The methods disclosed herein comprise one or more steps or actions for achieving the described method. The method steps and/or actions may be interchanged with one another without departing from the scope of the claims. In other words, unless a specific order of steps or actions is specified, the order and/or use of specific steps and/or actions may be modified without departing from the scope of the claims.
The functions described may be implemented in hardware, software, firmware, or any combination thereof. If implemented in software, the functions may be stored as one or more instructions on a computer-readable medium. A computer-readable medium may be any available medium that can be accessed by a computer. By way of example, and not limitation, a computer-readable medium may comprise RAM, ROM, EEPROM, CD-ROM or other optical disk storage, magnetic disk storage or other magnetic storage devices, or any other medium that can be used to carry or store desired program code in the form of instructions or data structures and that can be accessed by a computer. Disk and disc, as used herein, includes compact disc (CD), laser disc, optical disc, digital versatile disc (DVD), floppy disk and Blu-ray® disc where disks usually reproduce data magnetically, while discs reproduce data optically with lasers.
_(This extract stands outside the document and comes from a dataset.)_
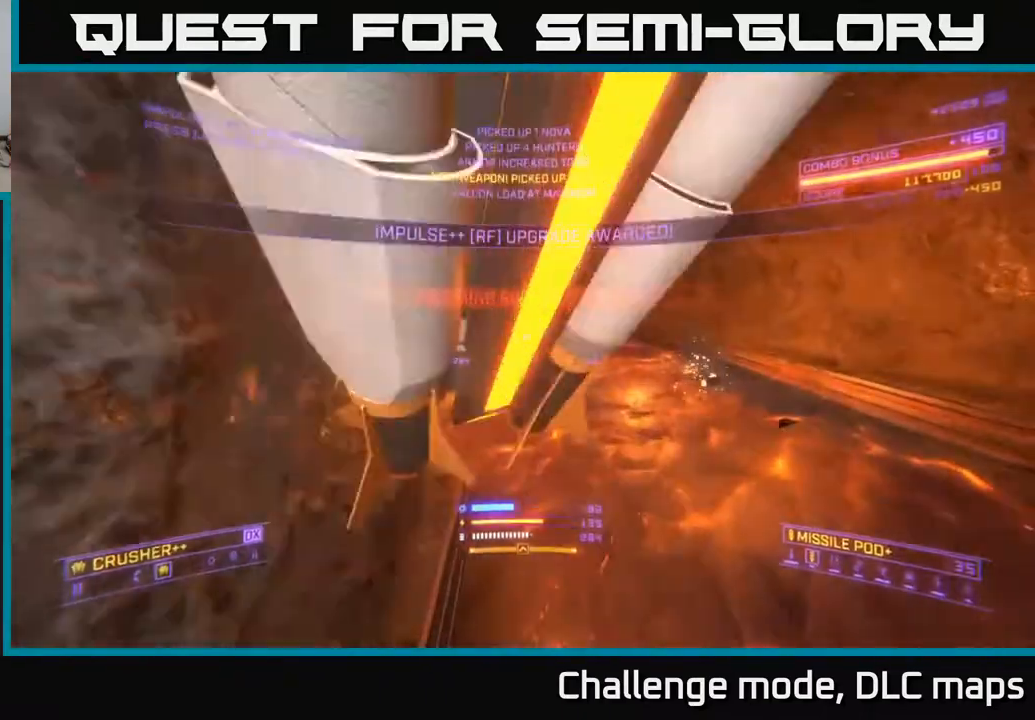
{"buttons": ["A", "L1"], "left_stick": "up-right", "right_stick": "left", "events": [[17, "right_stick", "up-left"], [33, "A", "up"], [83, "right_stick", "center"], [183, "X", "down"], [283, "L1", "up"], [283, "X", "up"], [400, "L1", "down"], [433, "right_stick", "left"], [483, "A", "down"]]}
Software or instructions may also be transmitted over a transmission medium. For example, if the software is transmitted from a website, server, or other remote source using a coaxial cable, fiber optic cable, twisted pair, digital subscriber line (DSL), or wireless technologies such as infrared, radio, and microwave, then the coaxial cable, fiber optic cable, twisted pair, DSL, or wireless technologies such as infrared, radio, and microwave are included in the definition of transmission medium.
Further, it should be appreciated that modules and/or other appropriate means for performing the methods and techniques described herein, such as those illustrated byFIGS. 4-7, can be downloaded and/or otherwise obtained by a mobile device and/or base station as applicable. For example, such a device can be coupled to a server to facilitate the transfer of means for performing the methods described herein. Alternatively, various methods described herein can be provided via a storage means (e.g., random access memory (RAM), read only memory (ROM), a physical storage medium such as a compact disc (CD) or floppy disk, etc.), such that a mobile device and/or base station can obtain the various methods upon coupling or providing the storage means to the device. Moreover, any other suitable technique for providing the methods and techniques described herein to a device can be utilized.
It is to be understood that the claims are not limited to the precise configuration and components illustrated above. Various modifications, changes and variations may be made in the arrangement, operation and details of the systems, methods, and apparatus described herein without departing from the scope of the claims.